== RECORDS FOR THIS TASK ==
================================
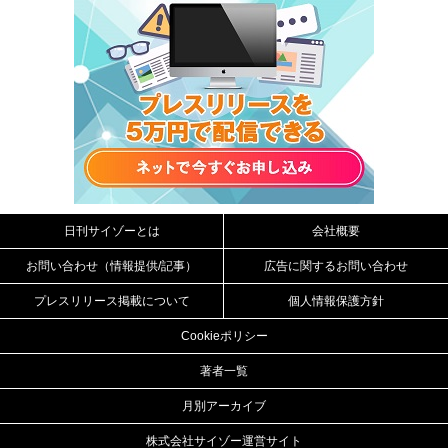
日刊サイゾーとは
会社概要
お問い合わせ（情報提供/記事）
広告に関するお問い合わせ
プレスリリース掲載について
個人情報保護方針
Cookieポリシー
著者一覧
月別アーカイブ
株式会社サイゾー運営サイト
================================
Reproduce the data above in full, exactly, with the images removed.

== RESULT OF THE TASK ==
日刊サイゾーとは
会社概要
お問い合わせ（情報提供/記事）
広告に関するお問い合わせ
プレスリリース掲載について
個人情報保護方針
Cookieポリシー
著者一覧
月別アーカイブ
株式会社サイゾー運営サイト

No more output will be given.